I have a binary classification problem with thousands of variables and less than a hundred data points and class labels. The class is imbalanced (24 positive 51 negative samples). I have selected some of the features using subset selection method. The AUC of classification using XGBOOST feature selection (10 variables) is approximately 85%. Just to make sure that the apparent accuracy is not overstated (biased from overfitting)?, I ran an experiment such that:
I took all the 10 variables as it is and I just randomly shuffle the class labels such that the number of positive samples and negative samples are same.
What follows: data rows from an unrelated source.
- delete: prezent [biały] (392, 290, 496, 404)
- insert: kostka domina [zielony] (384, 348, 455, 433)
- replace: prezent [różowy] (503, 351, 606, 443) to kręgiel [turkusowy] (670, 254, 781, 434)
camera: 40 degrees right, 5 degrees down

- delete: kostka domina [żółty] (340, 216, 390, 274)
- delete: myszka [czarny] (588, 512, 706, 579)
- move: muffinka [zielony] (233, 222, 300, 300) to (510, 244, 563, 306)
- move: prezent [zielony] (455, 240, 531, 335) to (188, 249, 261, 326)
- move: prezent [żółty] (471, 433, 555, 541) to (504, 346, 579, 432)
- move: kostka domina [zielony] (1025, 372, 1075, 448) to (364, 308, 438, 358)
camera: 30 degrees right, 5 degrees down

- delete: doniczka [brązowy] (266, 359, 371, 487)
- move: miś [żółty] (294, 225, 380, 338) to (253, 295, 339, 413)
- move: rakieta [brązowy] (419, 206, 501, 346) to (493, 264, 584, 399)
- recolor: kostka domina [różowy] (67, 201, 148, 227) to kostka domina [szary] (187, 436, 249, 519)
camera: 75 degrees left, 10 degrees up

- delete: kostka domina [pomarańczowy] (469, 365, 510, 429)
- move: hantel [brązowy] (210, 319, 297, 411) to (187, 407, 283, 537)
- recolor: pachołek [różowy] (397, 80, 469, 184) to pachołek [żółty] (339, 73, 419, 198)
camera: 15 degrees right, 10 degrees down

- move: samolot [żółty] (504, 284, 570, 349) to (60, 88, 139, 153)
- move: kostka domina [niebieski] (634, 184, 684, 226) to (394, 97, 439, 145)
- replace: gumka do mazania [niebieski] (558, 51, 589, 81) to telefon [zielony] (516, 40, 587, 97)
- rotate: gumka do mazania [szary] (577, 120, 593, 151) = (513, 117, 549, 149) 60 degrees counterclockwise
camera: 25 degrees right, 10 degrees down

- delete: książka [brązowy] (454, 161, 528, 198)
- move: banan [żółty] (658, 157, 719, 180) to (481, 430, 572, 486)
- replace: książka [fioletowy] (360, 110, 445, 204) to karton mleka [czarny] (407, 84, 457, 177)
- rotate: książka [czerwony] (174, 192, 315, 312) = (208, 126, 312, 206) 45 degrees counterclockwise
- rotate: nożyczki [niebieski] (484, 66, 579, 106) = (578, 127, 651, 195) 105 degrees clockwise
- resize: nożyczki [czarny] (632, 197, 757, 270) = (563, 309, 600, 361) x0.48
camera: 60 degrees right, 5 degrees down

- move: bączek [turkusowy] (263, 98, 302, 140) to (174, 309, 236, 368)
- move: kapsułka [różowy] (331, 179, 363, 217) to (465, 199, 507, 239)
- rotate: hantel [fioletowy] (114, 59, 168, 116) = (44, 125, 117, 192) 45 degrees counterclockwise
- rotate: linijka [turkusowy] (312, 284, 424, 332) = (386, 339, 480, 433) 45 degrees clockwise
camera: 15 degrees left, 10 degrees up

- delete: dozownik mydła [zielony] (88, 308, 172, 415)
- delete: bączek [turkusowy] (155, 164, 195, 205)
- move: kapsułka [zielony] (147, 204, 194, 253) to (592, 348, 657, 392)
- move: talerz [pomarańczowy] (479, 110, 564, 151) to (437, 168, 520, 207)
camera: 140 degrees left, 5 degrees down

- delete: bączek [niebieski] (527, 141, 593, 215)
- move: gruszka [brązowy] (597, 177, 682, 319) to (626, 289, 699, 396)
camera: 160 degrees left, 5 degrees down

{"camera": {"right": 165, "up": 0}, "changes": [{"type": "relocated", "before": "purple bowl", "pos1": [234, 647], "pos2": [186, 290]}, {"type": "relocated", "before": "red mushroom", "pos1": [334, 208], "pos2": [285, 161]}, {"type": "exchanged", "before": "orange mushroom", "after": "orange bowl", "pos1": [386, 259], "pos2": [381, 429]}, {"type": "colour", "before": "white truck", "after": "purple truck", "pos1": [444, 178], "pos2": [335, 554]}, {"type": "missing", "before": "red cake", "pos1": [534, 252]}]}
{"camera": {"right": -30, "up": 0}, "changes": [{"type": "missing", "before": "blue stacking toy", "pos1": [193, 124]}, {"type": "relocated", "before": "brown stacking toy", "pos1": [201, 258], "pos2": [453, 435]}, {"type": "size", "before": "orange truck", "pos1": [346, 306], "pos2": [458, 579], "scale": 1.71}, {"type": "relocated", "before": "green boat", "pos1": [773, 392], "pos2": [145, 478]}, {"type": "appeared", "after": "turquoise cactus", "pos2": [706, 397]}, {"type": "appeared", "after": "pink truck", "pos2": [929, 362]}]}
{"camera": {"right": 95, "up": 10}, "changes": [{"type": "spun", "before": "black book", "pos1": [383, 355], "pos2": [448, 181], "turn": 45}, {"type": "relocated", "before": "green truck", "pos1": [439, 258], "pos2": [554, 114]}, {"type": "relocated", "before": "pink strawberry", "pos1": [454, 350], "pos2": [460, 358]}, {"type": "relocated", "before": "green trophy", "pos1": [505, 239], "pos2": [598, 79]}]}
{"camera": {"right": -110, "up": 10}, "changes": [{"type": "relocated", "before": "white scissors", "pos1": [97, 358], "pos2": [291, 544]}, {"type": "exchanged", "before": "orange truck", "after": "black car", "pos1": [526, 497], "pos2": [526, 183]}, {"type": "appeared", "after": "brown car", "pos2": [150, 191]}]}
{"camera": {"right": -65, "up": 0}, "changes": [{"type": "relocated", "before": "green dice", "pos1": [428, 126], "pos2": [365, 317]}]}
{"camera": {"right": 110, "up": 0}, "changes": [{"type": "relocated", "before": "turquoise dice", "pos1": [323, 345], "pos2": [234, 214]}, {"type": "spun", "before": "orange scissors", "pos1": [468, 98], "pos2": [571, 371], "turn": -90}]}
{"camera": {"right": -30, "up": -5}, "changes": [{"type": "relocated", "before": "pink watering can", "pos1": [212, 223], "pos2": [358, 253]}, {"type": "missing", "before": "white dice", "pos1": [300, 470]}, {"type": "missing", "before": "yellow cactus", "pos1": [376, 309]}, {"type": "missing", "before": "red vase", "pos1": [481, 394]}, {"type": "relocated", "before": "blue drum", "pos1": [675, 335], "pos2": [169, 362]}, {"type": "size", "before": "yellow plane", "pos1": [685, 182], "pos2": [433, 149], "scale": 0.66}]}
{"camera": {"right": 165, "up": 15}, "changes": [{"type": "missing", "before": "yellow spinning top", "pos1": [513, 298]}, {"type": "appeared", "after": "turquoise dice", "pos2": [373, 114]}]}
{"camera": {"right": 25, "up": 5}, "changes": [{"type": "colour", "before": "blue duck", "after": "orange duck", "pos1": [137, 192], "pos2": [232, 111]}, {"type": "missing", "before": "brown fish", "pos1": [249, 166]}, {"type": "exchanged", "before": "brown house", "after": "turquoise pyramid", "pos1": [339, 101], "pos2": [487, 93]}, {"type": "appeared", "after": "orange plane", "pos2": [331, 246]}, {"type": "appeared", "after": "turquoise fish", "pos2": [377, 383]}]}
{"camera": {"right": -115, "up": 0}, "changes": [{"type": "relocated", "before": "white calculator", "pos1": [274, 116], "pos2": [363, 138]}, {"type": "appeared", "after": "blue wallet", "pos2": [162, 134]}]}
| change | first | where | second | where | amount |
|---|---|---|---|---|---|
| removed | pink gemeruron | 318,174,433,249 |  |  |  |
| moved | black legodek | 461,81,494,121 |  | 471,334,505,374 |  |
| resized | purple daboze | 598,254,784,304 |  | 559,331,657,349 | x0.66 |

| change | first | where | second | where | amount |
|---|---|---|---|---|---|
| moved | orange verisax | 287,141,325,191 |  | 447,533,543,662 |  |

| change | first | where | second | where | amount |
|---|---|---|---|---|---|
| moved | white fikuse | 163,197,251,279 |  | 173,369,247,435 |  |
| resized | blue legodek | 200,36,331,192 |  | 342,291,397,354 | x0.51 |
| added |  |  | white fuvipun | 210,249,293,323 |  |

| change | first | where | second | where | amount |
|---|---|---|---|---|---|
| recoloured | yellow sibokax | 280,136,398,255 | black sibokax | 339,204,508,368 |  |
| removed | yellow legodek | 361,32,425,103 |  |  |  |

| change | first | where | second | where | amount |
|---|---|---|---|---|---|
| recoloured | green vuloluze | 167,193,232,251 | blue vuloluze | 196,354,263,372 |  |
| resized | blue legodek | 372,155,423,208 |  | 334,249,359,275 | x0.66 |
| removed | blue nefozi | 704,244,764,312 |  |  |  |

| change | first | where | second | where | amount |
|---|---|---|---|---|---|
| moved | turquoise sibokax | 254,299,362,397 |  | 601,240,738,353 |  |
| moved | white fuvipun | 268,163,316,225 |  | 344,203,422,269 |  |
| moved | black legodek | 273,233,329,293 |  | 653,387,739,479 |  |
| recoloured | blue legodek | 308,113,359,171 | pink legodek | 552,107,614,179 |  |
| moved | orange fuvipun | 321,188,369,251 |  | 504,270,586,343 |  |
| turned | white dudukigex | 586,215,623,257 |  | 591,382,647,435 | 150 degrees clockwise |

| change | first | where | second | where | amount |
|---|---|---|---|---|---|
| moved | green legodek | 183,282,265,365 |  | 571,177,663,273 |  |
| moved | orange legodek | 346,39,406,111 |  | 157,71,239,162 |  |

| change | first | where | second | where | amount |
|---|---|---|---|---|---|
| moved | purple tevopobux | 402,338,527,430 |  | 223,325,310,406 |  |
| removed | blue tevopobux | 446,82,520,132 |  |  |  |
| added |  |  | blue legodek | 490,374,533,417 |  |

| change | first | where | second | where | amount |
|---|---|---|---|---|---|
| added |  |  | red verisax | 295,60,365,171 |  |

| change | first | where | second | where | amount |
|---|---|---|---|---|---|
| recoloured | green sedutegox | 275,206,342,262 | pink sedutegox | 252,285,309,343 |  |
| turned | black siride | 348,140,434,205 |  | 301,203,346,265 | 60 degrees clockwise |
When I run such experiments 1000 times, I get highest AUC of 75% and the average peaks at around 60%.
So, my question here is:
- When class labels are flipped (permuted) shouldn't the AUC of classification peak at 50%? Is the result shown in the density plot as expected?
- I also get the AUC values less than .50 using the following R code using ROCR package:
predf <- prediction(pred, as.factor(testset$ClassLabels))
auc.tmp <- performance(predf,"auc")
aucval <- aucval + as.numeric(auc.tmp@y.values)
I read that it means classification is negative. Can anybody explain in understandable terms, what that means?
Best Answer
"To make sure the results are significant" is not the question to ask. You should ask "is the apparent accuracy overstated (biased from overfitting)?". Your randomization approach exposes the phenomenal amount of bias you would expect given your setup. But you have bigger problems:
The bootstrap is a better way to study the damage caused by the methods you are using.